Of course, effective airport operations in 2020 must take into consideration more than the changing climate. The COVID-19 epidemic has resulted in a dramatic decrease in activity and traffic levels, leading Avinor to temporarily reduce its operational capacity for the winter season. The operator continues to assess how to operate rationally and efficiently based on current traffic levels and needs, according to Landevaag, who points out that the number one priority is to maintain safety levels and adhere to the standards and governing rules that are already in place.
Keeping it green
Avinor aims to be a driving force for environmental work in aviation, and this remains a focus even when tackling winter operational challenges. For the operator, the key to minimising its environmental footprint in terms of winter operations is through educating staff on how to reduce the quantity of chemicals used for runway de-icing. Avinor also employs a range of technological tools and instruments to lessen the risk of adverse environmental effects stemming from its winter operations – including, as previously mentioned, IRIS and its help in minimising the use of chemicals.

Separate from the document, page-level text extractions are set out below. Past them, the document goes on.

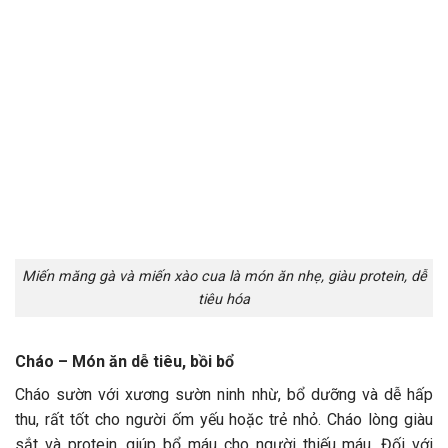
Miến măng gà và miến xào cua là món ăn nhẹ, giàu protein, dễ
tiêu hóa
Cháo – Món ăn dễ tiêu, bồi bổ
Cháo sườn với xương sườn ninh nhừ, bổ dưỡng và dễ hấp
thu, rất tốt cho người ốm yếu hoặc trẻ nhỏ. Cháo lòng giàu
sắt và protein, giúp bổ máu cho người thiếu máu. Đối với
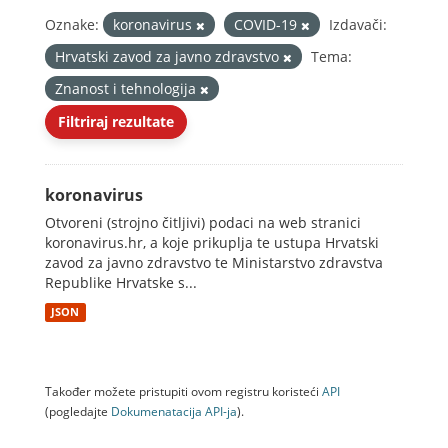
Oznake:
koronavirus
COVID-19
Izdavači:
Hrvatski zavod za javno zdravstvo
Tema:
Znanost i tehnologija
Filtriraj rezultate
koronavirus
Otvoreni (strojno čitljivi) podaci na web stranici
koronavirus.hr, a koje prikuplja te ustupa Hrvatski
zavod za javno zdravstvo te Ministarstvo zdravstva
Republike Hrvatske s...
JSON
Također možete pristupiti ovom registru koristeći
API
(pogledajte
Dokumenаtаcijа API-jа
).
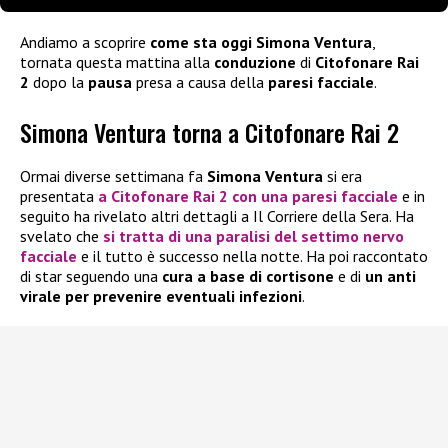
Andiamo a scoprire
come sta oggi
Simona Ventura
,
tornata questa mattina alla
conduzione
di
Citofonare Rai
2
dopo la
pausa
presa a causa della
paresi facciale
.
Simona Ventura torna a Citofonare Rai 2
Ormai diverse settimana fa
Simona Ventura
si era
presentata
a Citofonare Rai 2 con una paresi facciale
e in
seguito ha rivelato altri dettagli a Il Corriere della Sera. Ha
svelato che
si tratta di una paralisi del settimo nervo
facciale
e il tutto è successo nella notte. Ha poi raccontato
di star seguendo una
cura a base di cortisone
e di
un anti
virale per prevenire eventuali infezioni
.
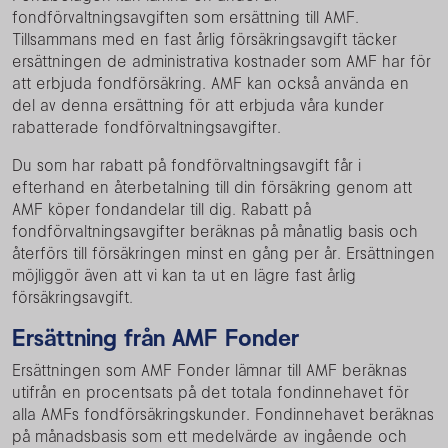
fondförvaltningsavgiften som ersättning till AMF.
Tillsammans med en fast årlig försäkringsavgift täcker
ersättningen de administrativa kostnader som AMF har för
att erbjuda fondförsäkring. AMF kan också använda en
del av denna ersättning för att erbjuda våra kunder
rabatterade fondförvaltningsavgifter.
Du som har rabatt på fondförvaltningsavgift får i
efterhand en återbetalning till din försäkring genom att
AMF köper fondandelar till dig. Rabatt på
fondförvaltningsavgifter beräknas på månatlig basis och
återförs till försäkringen minst en gång per år. Ersättningen
möjliggör även att vi kan ta ut en lägre fast årlig
försäkringsavgift.
Ersättning från AMF Fonder
Ersättningen som AMF Fonder lämnar till AMF beräknas
utifrån en procentsats på det totala fondinnehavet för
alla AMFs fondförsäkringskunder. Fondinnehavet beräknas
på månadsbasis som ett medelvärde av ingående och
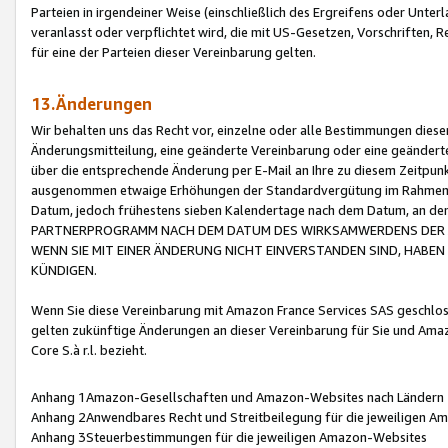
Parteien in irgendeiner Weise (einschließlich des Ergreifens oder Unt
veranlasst oder verpflichtet wird, die mit US-Gesetzen, Vorschriften,
für eine der Parteien dieser Vereinbarung gelten.
13.Änderungen
Wir behalten uns das Recht vor, einzelne oder alle Bestimmungen diese
Änderungsmitteilung, eine geänderte Vereinbarung oder eine geänderte 
über die entsprechende Änderung per E-Mail an Ihre zu diesem Zeitpun
ausgenommen etwaige Erhöhungen der Standardvergütung im Rahmen
Datum, jedoch frühestens sieben Kalendertage nach dem Datum, an de
PARTNERPROGRAMM NACH DEM DATUM DES WIRKSAMWERDENS DER Ä
WENN SIE MIT EINER ÄNDERUNG NICHT EINVERSTANDEN SIND, HABEN S
KÜNDIGEN.
Wenn Sie diese Vereinbarung mit Amazon France Services SAS geschlo
gelten zukünftige Änderungen an dieser Vereinbarung für Sie und Ama
Core S.à r.l. bezieht.
Anhang 1Amazon-Gesellschaften und Amazon-Websites nach Ländern
Anhang 2Anwendbares Recht und Streitbeilegung für die jeweiligen 
Anhang 3Steuerbestimmungen für die jeweiligen Amazon-Websites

Furthermore, Avinor has developed a Microsoft (Assure and Power BI) based system that receives real-time data regarding chemical outlays on the runway. This is in use at Oslo and Bergen airports, where it helps document where and when chemicals have been used.
Avinor’s main facility, Oslo Airport, uses de-icing fluid consisting of a mixture of hot water, propylene glycol and additives. This is the most environmentally-friendly de-icing fluid on the market, according to Avinor, as the additives make up less than 1% of the fluid and are not toxic to the environment around the airport in the quantities used. The water-to-glycol ratio depends on the air temperature, with colder days requiring more glycol.
De-icing takes place on three dedicated platforms, with specially designed systems collecting excess water and de-icing chemicals next to the platforms, alongside the taxiways and at the start of the runways. At Oslo Airport, around 80 % of de-icing chemicals are collected and taken to Gardermoen purification plant for treatment. The remaining 20% drains off into the ground around the runway system or is carried farther afield by the aircraft.
Getting it right
Landevaag believes that Avinor has the right structure and systems in place to cope with any winter, stressing that all of its airports are “doing a formidable job.” This success is regardless of the size of the airport and the climatic conditions involved, he claims.
“Our smaller airports do a fantastic job in keeping the runway open for traffic with limited personnel and equipment, and our airport hubs cope with the daunting task of organising and co-ordinating operations during the winter season,” concluded Landevaag.